▸ Your task:
Look below for the line containing "256 Bit SSL ve iyzico ile"; from there, print each line exactly up to and including the line containing "recommendations provided in", and stop.

▸ Data section:
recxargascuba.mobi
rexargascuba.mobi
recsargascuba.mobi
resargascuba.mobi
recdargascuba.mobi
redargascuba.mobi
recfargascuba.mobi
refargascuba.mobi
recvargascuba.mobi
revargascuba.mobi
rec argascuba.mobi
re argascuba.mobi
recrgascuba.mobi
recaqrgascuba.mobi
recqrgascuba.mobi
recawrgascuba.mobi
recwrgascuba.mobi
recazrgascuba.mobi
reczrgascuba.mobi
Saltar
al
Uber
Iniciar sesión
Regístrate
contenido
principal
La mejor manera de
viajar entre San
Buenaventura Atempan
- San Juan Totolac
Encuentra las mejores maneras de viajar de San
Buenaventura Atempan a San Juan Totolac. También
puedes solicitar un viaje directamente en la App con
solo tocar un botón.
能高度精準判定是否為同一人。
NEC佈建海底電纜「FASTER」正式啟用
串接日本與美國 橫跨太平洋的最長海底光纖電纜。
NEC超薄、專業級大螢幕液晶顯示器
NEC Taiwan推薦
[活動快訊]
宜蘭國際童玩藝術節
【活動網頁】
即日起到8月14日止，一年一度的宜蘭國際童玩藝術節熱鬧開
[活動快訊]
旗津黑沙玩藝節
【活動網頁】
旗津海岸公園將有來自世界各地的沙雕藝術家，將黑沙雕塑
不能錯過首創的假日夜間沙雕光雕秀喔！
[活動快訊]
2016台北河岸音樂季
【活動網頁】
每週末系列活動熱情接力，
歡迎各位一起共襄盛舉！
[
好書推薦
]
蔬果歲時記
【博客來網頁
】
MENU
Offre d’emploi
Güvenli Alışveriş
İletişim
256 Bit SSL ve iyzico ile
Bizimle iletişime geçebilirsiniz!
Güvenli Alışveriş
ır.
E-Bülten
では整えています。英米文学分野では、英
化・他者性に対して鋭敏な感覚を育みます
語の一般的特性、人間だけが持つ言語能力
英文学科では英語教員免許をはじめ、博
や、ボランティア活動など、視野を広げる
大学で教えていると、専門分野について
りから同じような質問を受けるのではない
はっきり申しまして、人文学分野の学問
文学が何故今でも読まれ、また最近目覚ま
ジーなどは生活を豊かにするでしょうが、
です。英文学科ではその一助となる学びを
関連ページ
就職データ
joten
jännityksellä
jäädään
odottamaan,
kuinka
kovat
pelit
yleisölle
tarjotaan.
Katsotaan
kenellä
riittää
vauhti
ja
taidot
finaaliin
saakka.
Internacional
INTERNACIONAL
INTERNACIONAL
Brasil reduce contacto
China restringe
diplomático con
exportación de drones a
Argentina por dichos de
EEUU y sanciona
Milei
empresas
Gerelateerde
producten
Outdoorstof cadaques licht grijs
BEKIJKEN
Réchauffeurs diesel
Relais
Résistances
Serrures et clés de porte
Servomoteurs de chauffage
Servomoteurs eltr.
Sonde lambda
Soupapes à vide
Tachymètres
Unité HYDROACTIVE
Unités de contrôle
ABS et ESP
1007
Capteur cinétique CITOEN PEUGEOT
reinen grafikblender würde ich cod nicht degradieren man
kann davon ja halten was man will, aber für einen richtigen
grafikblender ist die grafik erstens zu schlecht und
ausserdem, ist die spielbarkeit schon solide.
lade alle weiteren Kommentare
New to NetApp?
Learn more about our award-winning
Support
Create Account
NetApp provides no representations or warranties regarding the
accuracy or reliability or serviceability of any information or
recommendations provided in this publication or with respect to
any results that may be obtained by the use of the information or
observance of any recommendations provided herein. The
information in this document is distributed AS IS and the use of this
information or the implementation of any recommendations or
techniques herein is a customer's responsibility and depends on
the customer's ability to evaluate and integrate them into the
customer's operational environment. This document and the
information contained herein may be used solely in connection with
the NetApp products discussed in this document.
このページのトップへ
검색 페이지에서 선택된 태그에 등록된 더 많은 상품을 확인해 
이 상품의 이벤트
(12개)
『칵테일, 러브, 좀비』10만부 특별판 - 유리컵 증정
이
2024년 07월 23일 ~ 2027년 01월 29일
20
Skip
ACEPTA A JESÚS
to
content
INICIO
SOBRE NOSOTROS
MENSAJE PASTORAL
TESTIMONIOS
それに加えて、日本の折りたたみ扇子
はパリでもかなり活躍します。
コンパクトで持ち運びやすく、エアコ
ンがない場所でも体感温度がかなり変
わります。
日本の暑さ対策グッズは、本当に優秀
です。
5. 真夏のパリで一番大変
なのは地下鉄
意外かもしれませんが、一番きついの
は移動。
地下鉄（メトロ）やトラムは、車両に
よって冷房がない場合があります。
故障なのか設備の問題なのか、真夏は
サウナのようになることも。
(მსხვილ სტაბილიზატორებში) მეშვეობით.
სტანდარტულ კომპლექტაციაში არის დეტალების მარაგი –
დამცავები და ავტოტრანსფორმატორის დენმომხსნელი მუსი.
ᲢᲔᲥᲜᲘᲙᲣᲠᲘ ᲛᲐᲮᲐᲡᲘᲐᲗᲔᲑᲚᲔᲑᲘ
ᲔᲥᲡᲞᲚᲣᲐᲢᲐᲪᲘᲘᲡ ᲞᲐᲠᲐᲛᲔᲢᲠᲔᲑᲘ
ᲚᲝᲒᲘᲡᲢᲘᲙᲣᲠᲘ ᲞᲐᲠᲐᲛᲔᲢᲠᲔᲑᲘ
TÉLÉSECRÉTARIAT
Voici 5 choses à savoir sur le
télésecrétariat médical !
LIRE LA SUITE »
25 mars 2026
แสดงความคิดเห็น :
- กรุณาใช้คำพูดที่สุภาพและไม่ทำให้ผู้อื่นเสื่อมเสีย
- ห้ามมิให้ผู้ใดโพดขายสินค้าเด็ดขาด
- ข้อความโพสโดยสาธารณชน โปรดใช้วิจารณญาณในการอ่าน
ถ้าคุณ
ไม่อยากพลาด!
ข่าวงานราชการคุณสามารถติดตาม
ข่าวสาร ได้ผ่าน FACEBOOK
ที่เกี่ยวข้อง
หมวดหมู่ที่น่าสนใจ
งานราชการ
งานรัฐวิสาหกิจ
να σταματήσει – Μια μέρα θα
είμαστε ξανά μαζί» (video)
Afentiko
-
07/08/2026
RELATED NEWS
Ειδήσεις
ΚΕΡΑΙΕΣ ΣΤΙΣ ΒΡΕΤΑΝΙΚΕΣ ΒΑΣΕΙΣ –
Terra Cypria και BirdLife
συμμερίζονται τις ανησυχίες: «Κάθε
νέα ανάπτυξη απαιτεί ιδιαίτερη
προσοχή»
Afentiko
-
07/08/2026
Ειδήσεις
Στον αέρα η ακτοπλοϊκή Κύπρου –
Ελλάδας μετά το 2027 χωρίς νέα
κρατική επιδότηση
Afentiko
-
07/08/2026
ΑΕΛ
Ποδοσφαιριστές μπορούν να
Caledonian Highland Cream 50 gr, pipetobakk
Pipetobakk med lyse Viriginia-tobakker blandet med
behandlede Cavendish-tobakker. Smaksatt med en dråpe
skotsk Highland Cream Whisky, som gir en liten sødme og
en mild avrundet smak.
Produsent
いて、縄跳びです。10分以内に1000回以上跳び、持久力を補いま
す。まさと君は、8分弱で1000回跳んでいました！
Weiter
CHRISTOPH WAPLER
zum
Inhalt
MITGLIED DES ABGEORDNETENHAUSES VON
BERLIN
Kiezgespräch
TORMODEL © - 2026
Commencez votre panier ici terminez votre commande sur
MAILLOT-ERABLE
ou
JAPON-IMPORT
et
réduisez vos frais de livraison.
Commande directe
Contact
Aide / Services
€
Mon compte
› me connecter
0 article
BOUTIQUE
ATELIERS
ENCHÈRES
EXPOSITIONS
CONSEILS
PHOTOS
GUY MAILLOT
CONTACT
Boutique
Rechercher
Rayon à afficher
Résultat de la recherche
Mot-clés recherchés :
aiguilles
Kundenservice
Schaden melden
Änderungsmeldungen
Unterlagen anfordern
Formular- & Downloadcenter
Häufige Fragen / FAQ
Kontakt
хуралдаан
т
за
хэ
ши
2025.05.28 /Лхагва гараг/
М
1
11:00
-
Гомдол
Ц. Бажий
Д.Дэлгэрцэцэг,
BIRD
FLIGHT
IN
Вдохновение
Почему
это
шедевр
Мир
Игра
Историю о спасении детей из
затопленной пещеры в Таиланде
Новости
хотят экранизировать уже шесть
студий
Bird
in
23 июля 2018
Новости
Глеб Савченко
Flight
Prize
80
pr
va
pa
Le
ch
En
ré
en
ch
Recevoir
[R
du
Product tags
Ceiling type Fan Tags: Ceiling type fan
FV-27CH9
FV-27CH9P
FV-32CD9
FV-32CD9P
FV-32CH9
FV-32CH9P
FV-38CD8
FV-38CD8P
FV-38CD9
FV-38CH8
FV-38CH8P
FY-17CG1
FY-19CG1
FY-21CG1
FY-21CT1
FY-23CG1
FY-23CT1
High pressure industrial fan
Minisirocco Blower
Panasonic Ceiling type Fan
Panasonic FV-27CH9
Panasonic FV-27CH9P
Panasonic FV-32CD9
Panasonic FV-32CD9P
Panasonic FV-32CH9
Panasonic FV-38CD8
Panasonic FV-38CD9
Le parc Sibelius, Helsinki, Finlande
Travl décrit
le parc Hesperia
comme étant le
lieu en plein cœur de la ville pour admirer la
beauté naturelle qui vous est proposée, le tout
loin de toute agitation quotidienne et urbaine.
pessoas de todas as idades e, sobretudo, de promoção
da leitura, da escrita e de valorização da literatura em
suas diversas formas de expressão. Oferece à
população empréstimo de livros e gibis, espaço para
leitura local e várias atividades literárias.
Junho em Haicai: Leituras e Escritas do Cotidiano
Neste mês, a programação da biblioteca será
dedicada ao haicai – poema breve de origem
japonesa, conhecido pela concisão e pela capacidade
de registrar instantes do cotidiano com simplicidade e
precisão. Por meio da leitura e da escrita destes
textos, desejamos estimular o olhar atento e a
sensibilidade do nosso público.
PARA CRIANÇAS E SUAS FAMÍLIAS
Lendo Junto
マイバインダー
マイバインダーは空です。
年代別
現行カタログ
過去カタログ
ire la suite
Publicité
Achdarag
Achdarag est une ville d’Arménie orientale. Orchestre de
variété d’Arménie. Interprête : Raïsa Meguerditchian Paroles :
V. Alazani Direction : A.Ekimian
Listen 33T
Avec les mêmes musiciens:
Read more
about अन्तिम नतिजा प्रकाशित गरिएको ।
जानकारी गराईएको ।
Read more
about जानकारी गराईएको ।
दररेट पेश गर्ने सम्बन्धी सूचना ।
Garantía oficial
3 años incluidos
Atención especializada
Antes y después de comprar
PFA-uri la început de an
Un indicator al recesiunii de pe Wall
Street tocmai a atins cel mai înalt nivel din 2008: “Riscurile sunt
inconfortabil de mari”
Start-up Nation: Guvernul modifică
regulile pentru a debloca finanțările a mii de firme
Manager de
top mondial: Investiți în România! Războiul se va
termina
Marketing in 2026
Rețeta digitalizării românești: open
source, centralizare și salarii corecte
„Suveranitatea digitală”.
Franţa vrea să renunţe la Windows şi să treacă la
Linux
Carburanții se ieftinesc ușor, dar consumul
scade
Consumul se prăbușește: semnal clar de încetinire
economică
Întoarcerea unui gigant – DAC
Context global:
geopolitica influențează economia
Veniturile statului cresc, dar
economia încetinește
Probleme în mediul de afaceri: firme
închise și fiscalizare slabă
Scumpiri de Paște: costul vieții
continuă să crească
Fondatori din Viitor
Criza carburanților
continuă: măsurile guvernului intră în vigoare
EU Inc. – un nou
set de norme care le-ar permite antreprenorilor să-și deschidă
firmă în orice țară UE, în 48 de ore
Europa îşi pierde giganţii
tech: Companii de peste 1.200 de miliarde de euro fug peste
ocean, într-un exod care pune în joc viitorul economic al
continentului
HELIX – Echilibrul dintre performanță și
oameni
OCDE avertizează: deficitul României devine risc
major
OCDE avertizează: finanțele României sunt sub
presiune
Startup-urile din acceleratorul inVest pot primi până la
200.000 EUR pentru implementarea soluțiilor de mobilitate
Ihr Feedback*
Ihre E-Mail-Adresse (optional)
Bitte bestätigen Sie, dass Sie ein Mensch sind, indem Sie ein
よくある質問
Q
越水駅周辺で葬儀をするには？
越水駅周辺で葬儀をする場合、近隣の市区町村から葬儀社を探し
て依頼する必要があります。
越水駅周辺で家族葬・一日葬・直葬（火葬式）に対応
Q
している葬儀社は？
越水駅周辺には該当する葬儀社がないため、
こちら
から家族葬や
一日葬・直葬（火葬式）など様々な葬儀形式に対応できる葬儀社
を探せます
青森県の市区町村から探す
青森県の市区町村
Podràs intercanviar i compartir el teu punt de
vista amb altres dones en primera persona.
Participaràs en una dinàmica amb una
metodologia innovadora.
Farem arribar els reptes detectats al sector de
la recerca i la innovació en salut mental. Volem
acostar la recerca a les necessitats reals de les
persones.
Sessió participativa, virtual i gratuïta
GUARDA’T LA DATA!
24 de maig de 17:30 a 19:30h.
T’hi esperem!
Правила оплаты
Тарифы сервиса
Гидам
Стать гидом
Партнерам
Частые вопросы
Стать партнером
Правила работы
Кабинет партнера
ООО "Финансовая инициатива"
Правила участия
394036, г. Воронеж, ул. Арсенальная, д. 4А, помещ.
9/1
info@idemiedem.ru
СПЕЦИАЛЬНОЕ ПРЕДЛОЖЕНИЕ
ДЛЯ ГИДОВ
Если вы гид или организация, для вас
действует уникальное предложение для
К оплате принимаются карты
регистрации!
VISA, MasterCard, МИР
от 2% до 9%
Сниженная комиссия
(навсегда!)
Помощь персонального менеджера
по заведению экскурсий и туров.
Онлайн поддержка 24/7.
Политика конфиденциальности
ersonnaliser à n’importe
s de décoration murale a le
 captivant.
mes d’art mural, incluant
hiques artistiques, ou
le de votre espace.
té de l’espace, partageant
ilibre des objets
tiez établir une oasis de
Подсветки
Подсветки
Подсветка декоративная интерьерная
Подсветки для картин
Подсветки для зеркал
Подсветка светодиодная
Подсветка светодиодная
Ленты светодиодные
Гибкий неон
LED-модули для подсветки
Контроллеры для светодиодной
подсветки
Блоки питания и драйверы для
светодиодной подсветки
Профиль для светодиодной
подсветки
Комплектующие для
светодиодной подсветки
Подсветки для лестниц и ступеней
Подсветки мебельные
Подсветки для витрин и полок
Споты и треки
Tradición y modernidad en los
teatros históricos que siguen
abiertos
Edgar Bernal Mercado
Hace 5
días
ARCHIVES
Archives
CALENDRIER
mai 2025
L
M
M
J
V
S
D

▸ Task answer:
256 Bit SSL ve iyzico ile
Bizimle iletişime geçebilirsiniz!
Güvenli Alışveriş
ır.
E-Bülten
では整えています。英米文学分野では、英
化・他者性に対して鋭敏な感覚を育みます
語の一般的特性、人間だけが持つ言語能力
英文学科では英語教員免許をはじめ、博
や、ボランティア活動など、視野を広げる
大学で教えていると、専門分野について
りから同じような質問を受けるのではない
はっきり申しまして、人文学分野の学問
文学が何故今でも読まれ、また最近目覚ま
ジーなどは生活を豊かにするでしょうが、
です。英文学科ではその一助となる学びを
関連ページ
就職データ
joten
jännityksellä
jäädään
odottamaan,
kuinka
kovat
pelit
yleisölle
tarjotaan.
Katsotaan
kenellä
riittää
vauhti
ja
taidot
finaaliin
saakka.
Internacional
INTERNACIONAL
INTERNACIONAL
Brasil reduce contacto
China restringe
diplomático con
exportación de drones a
Argentina por dichos de
EEUU y sanciona
Milei
empresas
Gerelateerde
producten
Outdoorstof cadaques licht grijs
BEKIJKEN
Réchauffeurs diesel
Relais
Résistances
Serrures et clés de porte
Servomoteurs de chauffage
Servomoteurs eltr.
Sonde lambda
Soupapes à vide
Tachymètres
Unité HYDROACTIVE
Unités de contrôle
ABS et ESP
1007
Capteur cinétique CITOEN PEUGEOT
reinen grafikblender würde ich cod nicht degradieren man
kann davon ja halten was man will, aber für einen richtigen
grafikblender ist die grafik erstens zu schlecht und
ausserdem, ist die spielbarkeit schon solide.
lade alle weiteren Kommentare
New to NetApp?
Learn more about our award-winning
Support
Create Account
NetApp provides no representations or warranties regarding the
accuracy or reliability or serviceability of any information or
recommendations provided in this publication or with respect to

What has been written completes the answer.